## PAGE EXTRACT
Zeitgeist Films // 1982 // 108 Minutes // Rated R
Reviewed by Judge William Lee // February 12th, 2008
"Four garments and a ladder do not lead us to a corpse."
-- Mr. Neville
Moving out of the realm of experimental short films, in 1982 Peter Greenaway (The Pillow Book) made his first feature-length narrative film. The Draughtsman's Contract was the transitional work between his focused treatments on personal obsessions to his larger canvas explorations of many of those same personal obsessions. Adapting his style for a more mainstream audience, the director lay the foundation in this work for a brand of movie that was all his own.

## APPLY WHAT YOU READ
a – Return the stretch of the film review from "Zeitgeist Films //" through "all his own.", word for word.
b – Answer these questions using the film review:
(i) What running time does it list for the film?
(ii) Who is credited with the quoted line near the top?
(iii) What was the title of Peter Greenaway's first feature-length narrative film?
The rows come from a separate source.

## GIVEN ENTRIES

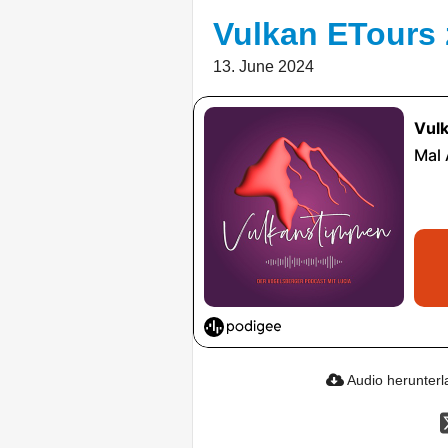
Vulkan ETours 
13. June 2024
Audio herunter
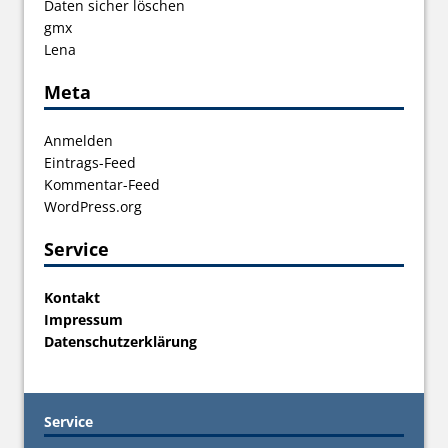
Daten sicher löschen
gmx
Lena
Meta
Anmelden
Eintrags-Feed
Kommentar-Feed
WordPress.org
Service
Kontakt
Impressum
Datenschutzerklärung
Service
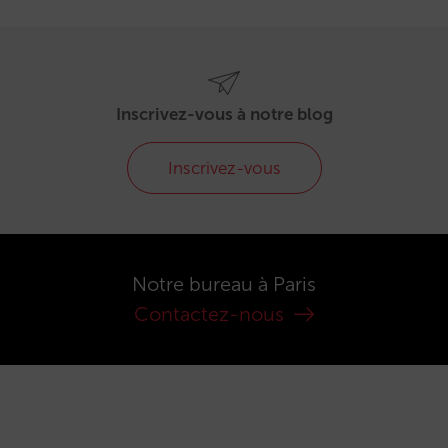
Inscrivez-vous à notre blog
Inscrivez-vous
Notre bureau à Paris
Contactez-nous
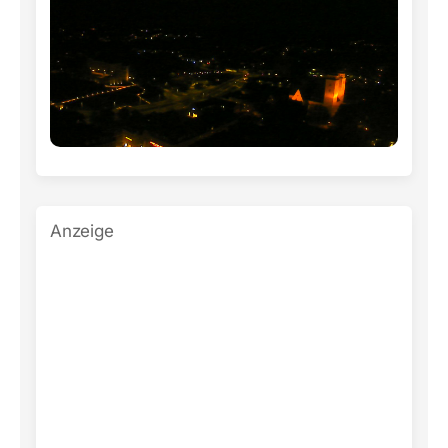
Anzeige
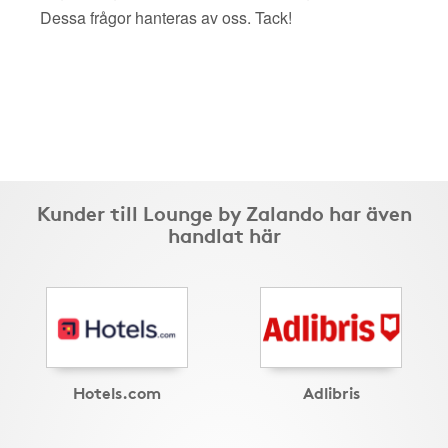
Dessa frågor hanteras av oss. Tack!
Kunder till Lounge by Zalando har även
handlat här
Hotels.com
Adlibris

* * *

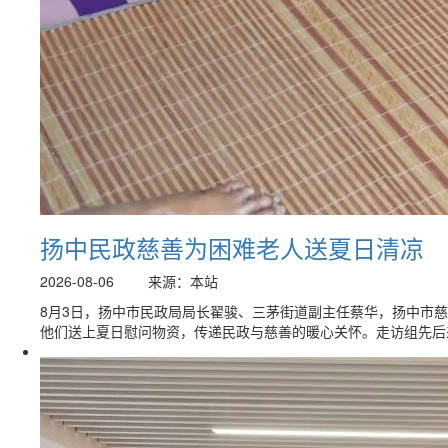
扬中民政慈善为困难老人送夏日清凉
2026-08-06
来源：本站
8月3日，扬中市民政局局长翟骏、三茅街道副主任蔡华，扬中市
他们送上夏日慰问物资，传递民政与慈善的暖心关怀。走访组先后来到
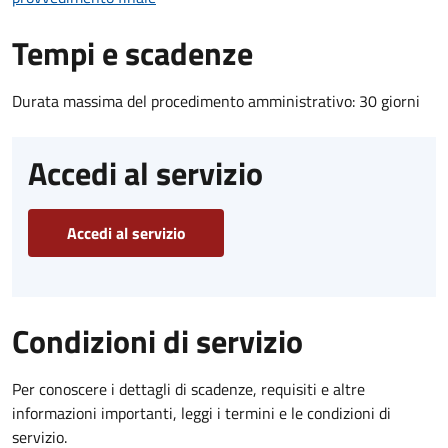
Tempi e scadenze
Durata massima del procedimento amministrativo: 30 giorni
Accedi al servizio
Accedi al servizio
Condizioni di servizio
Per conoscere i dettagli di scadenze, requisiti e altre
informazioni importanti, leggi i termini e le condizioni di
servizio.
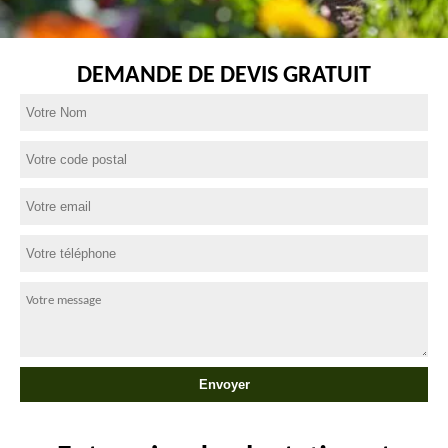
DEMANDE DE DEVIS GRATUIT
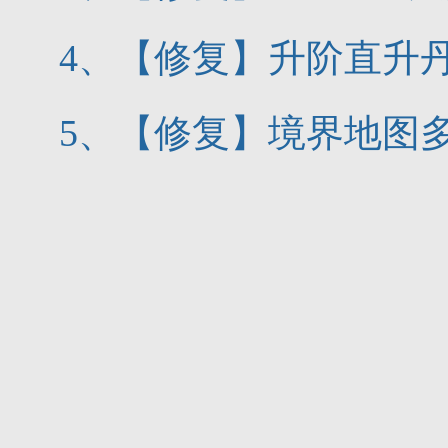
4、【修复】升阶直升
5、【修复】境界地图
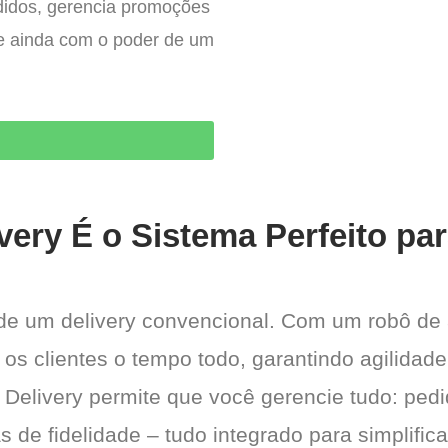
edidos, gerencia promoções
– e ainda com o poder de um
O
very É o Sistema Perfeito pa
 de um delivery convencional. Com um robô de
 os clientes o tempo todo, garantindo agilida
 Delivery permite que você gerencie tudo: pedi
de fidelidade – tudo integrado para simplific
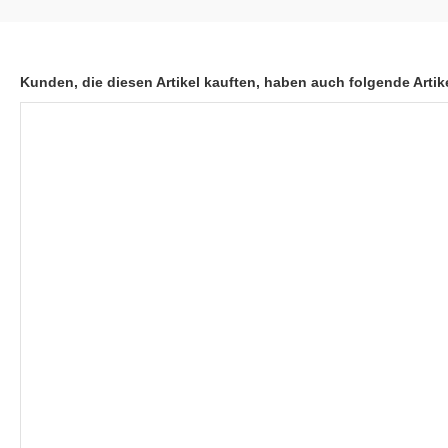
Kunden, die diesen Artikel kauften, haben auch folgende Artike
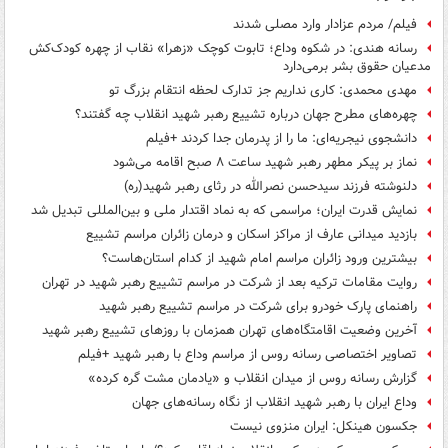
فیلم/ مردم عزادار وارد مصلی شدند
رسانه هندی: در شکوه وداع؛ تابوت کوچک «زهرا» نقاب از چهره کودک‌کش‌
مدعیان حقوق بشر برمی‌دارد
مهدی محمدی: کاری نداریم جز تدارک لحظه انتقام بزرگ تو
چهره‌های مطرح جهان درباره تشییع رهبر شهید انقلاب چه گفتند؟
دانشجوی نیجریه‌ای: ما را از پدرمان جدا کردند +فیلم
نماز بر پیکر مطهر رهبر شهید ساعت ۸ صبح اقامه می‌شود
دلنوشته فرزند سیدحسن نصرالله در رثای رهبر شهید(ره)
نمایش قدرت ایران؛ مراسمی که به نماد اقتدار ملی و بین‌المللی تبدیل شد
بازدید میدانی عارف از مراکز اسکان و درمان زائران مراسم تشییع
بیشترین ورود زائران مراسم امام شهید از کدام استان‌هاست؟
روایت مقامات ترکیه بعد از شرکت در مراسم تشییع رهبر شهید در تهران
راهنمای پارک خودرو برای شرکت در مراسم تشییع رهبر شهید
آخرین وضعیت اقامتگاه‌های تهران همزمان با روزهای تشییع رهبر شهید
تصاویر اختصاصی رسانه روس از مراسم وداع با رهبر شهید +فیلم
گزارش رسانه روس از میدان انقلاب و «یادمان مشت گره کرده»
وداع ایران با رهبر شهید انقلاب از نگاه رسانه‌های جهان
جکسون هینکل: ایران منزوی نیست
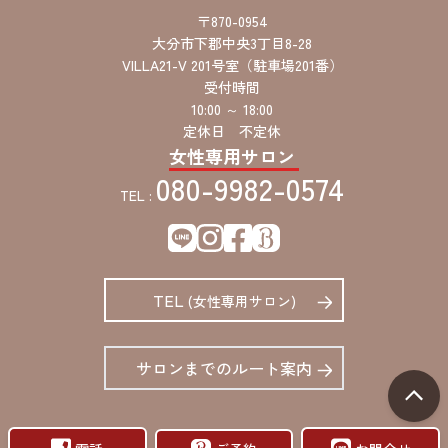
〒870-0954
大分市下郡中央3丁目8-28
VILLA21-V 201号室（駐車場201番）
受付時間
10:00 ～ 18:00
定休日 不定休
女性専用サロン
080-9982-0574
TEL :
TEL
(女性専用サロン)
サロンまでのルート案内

---

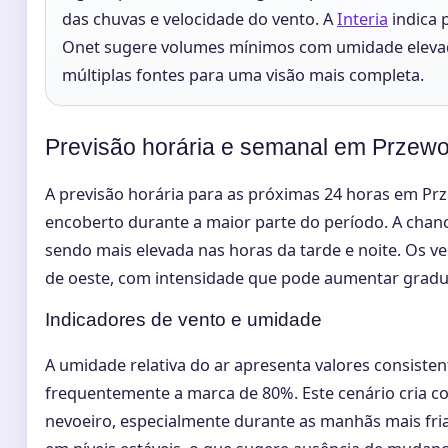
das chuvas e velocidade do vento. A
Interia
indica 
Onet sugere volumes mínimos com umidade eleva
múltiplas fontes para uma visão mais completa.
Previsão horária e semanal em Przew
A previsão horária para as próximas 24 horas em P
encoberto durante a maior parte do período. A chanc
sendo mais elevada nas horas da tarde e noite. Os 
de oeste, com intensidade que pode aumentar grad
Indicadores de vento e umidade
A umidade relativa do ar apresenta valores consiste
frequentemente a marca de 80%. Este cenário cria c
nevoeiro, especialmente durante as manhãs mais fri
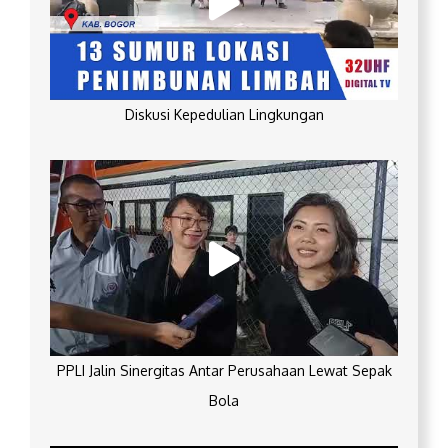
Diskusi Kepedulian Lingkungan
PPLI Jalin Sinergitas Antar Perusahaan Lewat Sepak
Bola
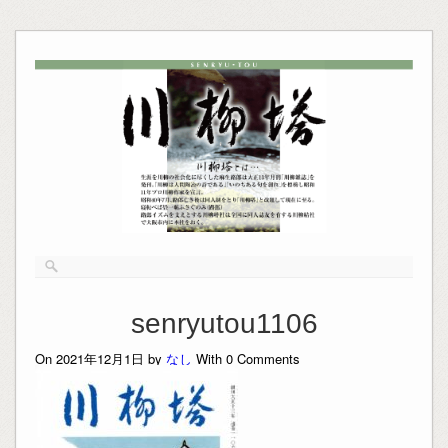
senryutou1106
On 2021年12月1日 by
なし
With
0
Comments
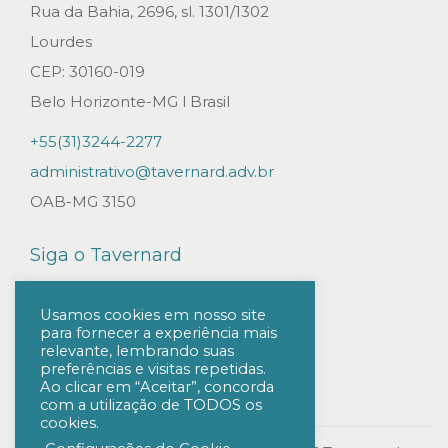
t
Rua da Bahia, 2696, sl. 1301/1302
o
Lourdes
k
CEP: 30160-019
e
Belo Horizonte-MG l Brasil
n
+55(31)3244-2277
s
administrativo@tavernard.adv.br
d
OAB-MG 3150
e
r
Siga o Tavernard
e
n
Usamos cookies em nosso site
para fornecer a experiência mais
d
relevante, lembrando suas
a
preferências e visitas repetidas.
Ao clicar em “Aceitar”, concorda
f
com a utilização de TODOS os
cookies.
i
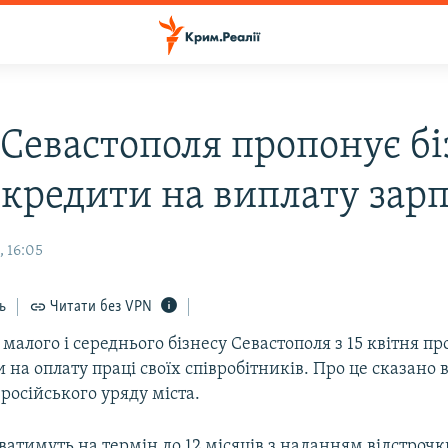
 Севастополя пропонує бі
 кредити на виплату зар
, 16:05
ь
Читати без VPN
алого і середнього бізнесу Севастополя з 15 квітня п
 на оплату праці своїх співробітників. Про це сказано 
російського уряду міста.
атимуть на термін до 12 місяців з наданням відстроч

## RESPONSES BY ITEM NUMBER
a –
Zeitgeist Films // 1982 // 108 Minutes // Rated R
Reviewed by Judge William Lee // February 12th, 2008
"Four garments and a ladder do not lead us to a corpse."
-- Mr. Neville
Moving out of the realm of experimental short films, in 1982 Peter Greenaway (The Pillow Book) made his first feature-length narrative film. The Draughtsman's Contract was the transitional work between his focused treatments on personal obsessions to his larger canvas explorations of many of those same personal obsessions. Adapting his style for a more mainstream audience, the director lay the foundation in this work for a brand of movie that was all his own.

b –
(i) 108 minutes
(ii) Mr. Neville
(iii) The Draughtsman's Contract